Hypothesis / aims of study
Results from clinical trials (1-3) conducted to assess the outcomes of treatment with onabotulinumtoxinA at a dose of 100U in patients with idiopathic overactive bladder (OAB) and urinary incontinence (UI), showed that onabotulinumtoxinA significantly reduced UI and improved quality of life (QoL). In these studies, onabotulinumtoxinA was administered as 20 evenly spaced intradetrusor injections avoiding the trigone. The pooled incidence of clean intermittent catheterization (CIC) use in the overall patient population from these trials was 6.2%. The present study tested the hypothesis that an alternative injection pattern for onabotulinumtoxinA of 10 injections into the trigone and peri-trigonal region could be effective and have a lower incidence of CIC use compared with the standard injection paradigm.

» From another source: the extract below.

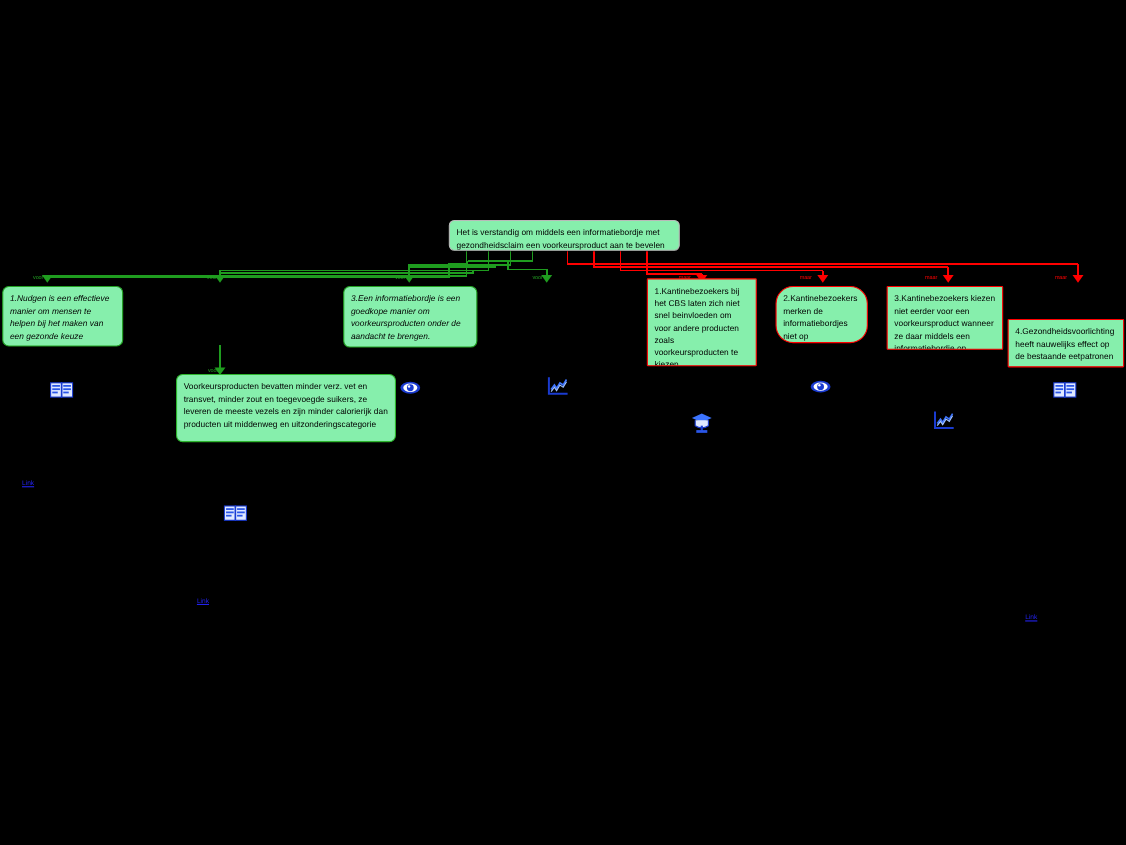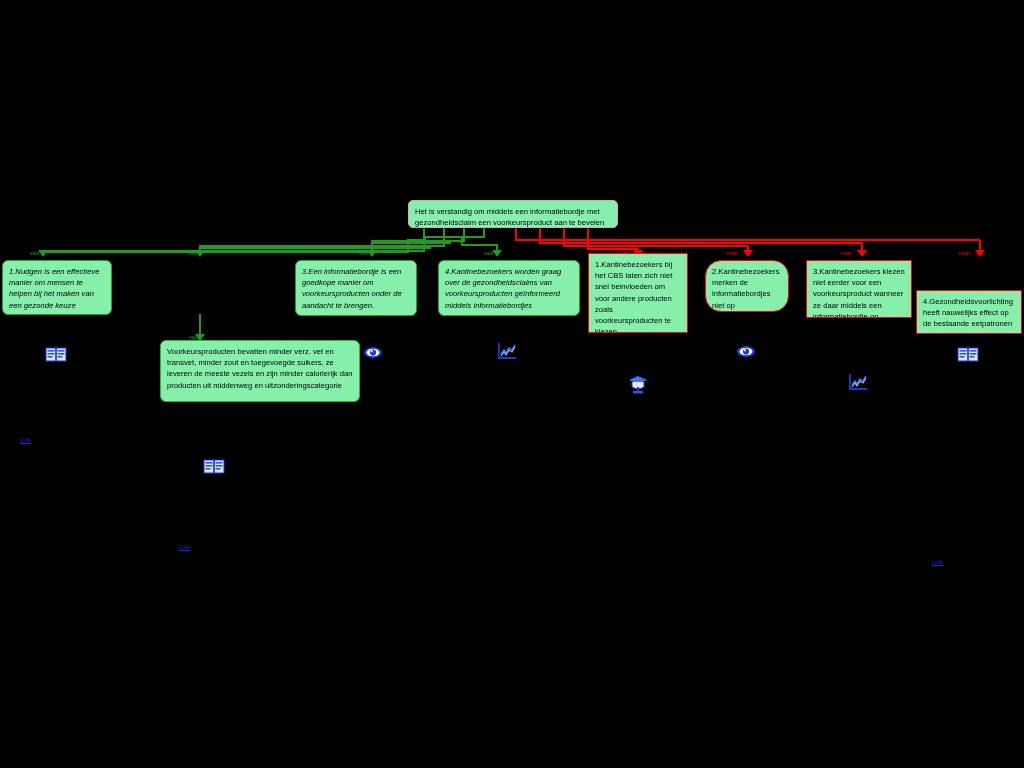"3.Een informatiebordje is een goedkope" div.node { left: 295px -> 312px }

Study design, materials and methods
This was a multicenter, randomized, double-blind trial (Clinicaltrials.gov identifier, NCT03052764) which included adults with OAB and UI that was inadequately managed with ≥1 anticholinergic. Eligibility criteria were identical to prior phase 3 and 4 studies. Patients were randomized 2:1 to receive onabotulinumtoxinA 100U or placebo, administered as 2 trigonal and 8 peri-trigonal injections (Figure 1).
Results
A total of 120 patients (115 females; 5 males) were randomized to receive onabotulinumtoxinA (n=80) or placebo (n=40). Mean (standard deviation [SD]) age was 61.0 (11.7) years and mean (SD) duration of OAB symptoms was 9.6 (7.6) years. The efficacy analysis included 117 patients; 112 females and 5 males. Mean baseline UI values were 6.32 episodes/day in the onabotulinumtoxinA group (n=78) and 6.34 episodes/day in the placebo group (n=39). Least squares mean reduction from baseline in UI at week 12 was significantly higher in the onabotulinumtoxinA group compared with the placebo group (-2.99 versus -0.42 episodes/day; p<0.0001). The proportions of patients who achieved 100% reduction in UI episodes/day at week 12 were 13.9% in the onabotulinumtoxinA group and 2.7% in the placebo group. The proportions of patients who achieved a ≥50% reduction in UI episodes/day at week 12 were 51.4% and 18.9%, respectively. The incidence of CIC use in the first 12 weeks was 2/78 patients (2.6%) in the onabotulinumtoxinA group and 0 in the placebo group. Both cases occurred in male patients who had additional risk factors for the development of elevated post-void residual (PVR) volume at baseline; there were no cases in female patients, who comprised 96% of the study population. There was a significant (p=.0007) improvement in mean incontinence (I)-QoL total score from baseline (onabotulinumtoxinA, 34.0; placebo, 30.7) at week 12 in the onabotulinumtoxinA (21.3) versus placebo group (-4.1). The increase from baseline to week 12 in PVR volume was 39.8 mL in the onabotulinumtoxinA group (baseline: 19.2 mL) and 18.6 mL in the placebo group (baseline: 19.2 mL; p=.0165). Adverse events were predominantly mild/moderate; urinary tract infection was the most common, occurring in 35.9% of onabotulinumtoxinA-treated patients and in 25.6% of patients who received placebo. Adverse event outcomes were consistent with those for the onabotulinumtoxinA OAB indication using the traditional injection paradigm.
Interpretation of results
Although not a direct comparison, CIC use in patients who received the alternative onabotulinumtoxinA injection paradigm with fewer injection points in this study was lower than that reported in phase 3 and 4 studies that used the traditional paradigm (2.6% vs 6.2%). This could possibly be due to injections being more targeted to afferent trigonal nerves, thus decreasing efferent motor effects that could result in reduced voiding efficiency and the need to perform CIC. CIC use occurred in male patients with a medical history of benign prostatic hyperplasia and/or enlarged prostate, there were no cases of CIC in female patients.